El 30 de noviembre concluye el periodo para el que fueron designados ministros de la Suprema Corte de Justicia de la Nación, Juan Silva Mesa y Olga Sánchez Cordero y, una vez que el presidente Enrique Peña Nieto envió las ternas para su remplazo, se espera que en las próximas semanas o días, el Senado de la República decida quienes serán los nuevos integrantes del pleno del máximo órgano del Poder Judicial de la Federación.

No es un asunto cualquiera. Cuando pasen a retiro esos dos funcionarios habrán sido relevados todos los ministros de la histórica corte de 1995, quienes asumieron esa función luego de la reforma al Poder Judicial impulsada por el presidente Ernesto Zedillo, que entre otras cosas disminuyó de 26 a 11 los espacios en el pleno.

Parece elemental, pero los que saben de estos asuntos lo primero que ponen sobre la mesa cuando analizan el perfil de los ministros que integran las dos salas de la SCJN es si se trata de ministros de carrera y si su comportamiento en su desempeño ha sido liberal o conservador.

Actualmente hay cinco ministros de carrera; Juan Silva Meza, Margarita Luna Ramos, Jorge Mario Pardo Rebolledo, Alberto Pérez Dayán y Luis María Aguilar. Los otros seis son externos, es decir, que no tenían una carrera previa en el poder Judicial. Ellos son José Ramón Cossío, Olga Sánchez Cordero, Arturo Zaldivar Lelo de la Rea, Alfredo Gutiérrez Ortiz Mena, José Franco González Salas y Eduardo Medina Mora.

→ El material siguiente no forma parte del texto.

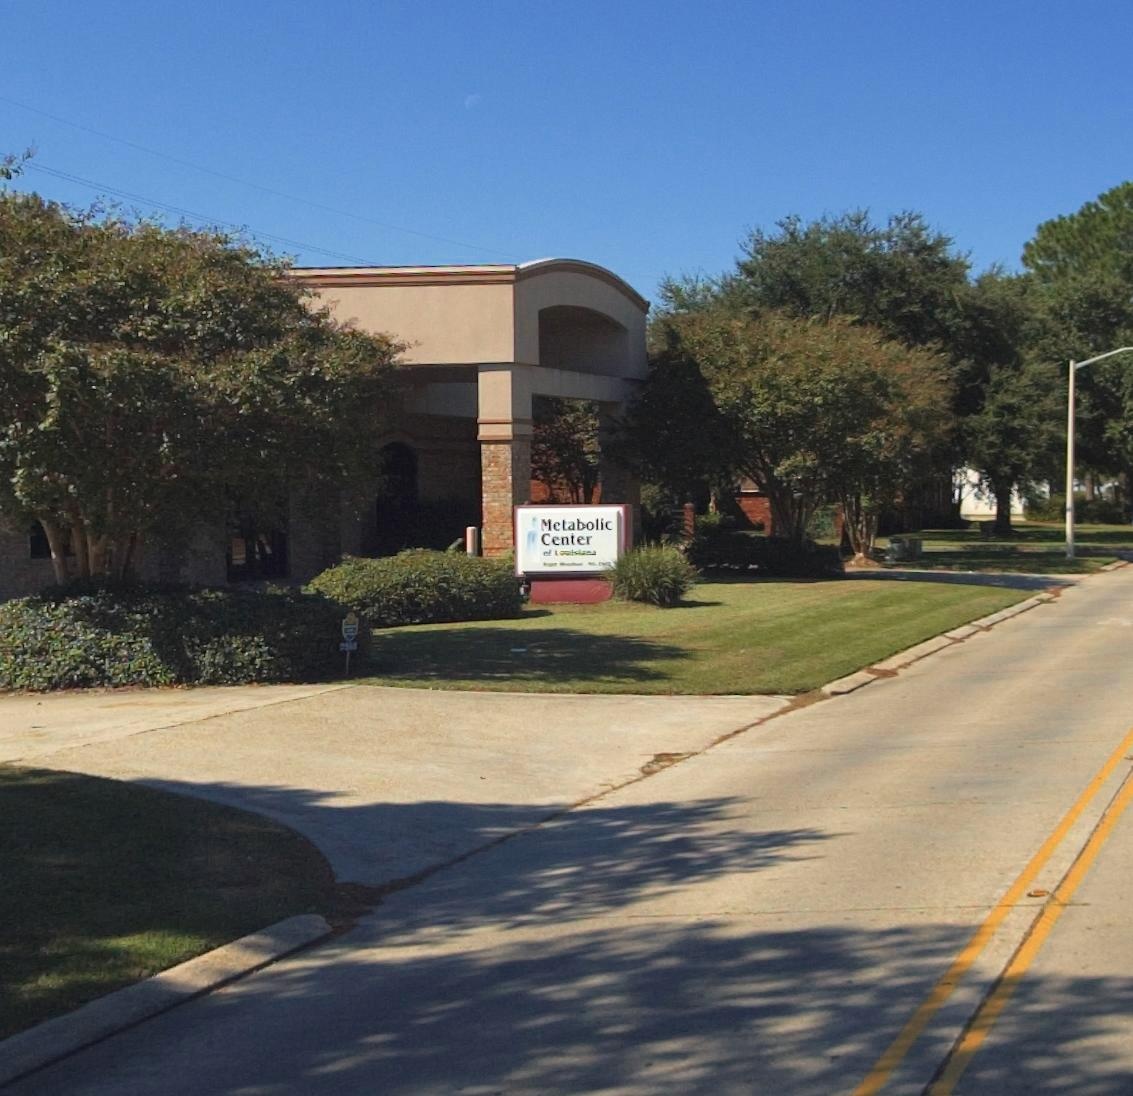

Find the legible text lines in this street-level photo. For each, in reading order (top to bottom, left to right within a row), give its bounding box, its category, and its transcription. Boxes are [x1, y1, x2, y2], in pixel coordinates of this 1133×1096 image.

Los liberales son Juan Silva Meza, José Ramón Cossío, Olga Sánchez Cordero, Arturo Zaldivar y Alfredo Gutiérrez Ortiz Mena, mientras que los conservadores son Margarita Luna Ramos, Jorge Mario Pardo Rebolledo, José Franco González Salas, Alberto Pérez Dayán y Eduardo Medina Mora. A Luis María Aguilar lo ubican más bien como moderado. Eso quiere decir que se van dos ministros progresistas. Él de carrera y ella Externa.

Y es ahí donde la pala se dobla porque sin ellos sólo quedarán tres ministros progresistas y simplemente por tener una Corte equilibrada se requerirían dos ministros que tuvieran ese perfil, aunque esto queda sólo en el campo de lo deseable.

Además, con la salida de la ministra Olga Sánchez, quedaría únicamente una mujer: Margarita Luna Ramos. Aquí el asunto es que debido a la forma que quedaron integradas las ternas sólo ingresaría una mujer. Aquí ni por asomo hay paridad de género.

Pedimos opinión al director del Instituto de Investigaciones Jurídicas de la UNAM, Pedro Salazar y nos dijo que en este proceso de selección de ministros no debe de desconocerse que el país está viviendo un momento de zozobra en materia de Estado de Derecho y Derechos Humanos. Vivimos una crisis sin precedentes de carácter interno que tiene repercusiones internacionales en materia de derechos humanos y por lo mismo el Estado mexicano debe lanzar un mensaje contundente a propios y extraños de su compromiso con la agenda de los derechos humanos, con el constitucionalismo democrático, así como con el Estado de Derecho.

A su vez José Luis Caballero, director del Departamento de Derecho de la Universidad Iberoamericana nos dijo contundente: necesitamos una corte de derechos humanos , es decir, una Corte que se vea como confiable, legítima, donde la gente y las minorías en relación con los derechos humanos encuentre en ella protección a sus derechos, reparación de violaciones y una dignificación.

Por eso es importante quién ocupa un asiento en la Corte.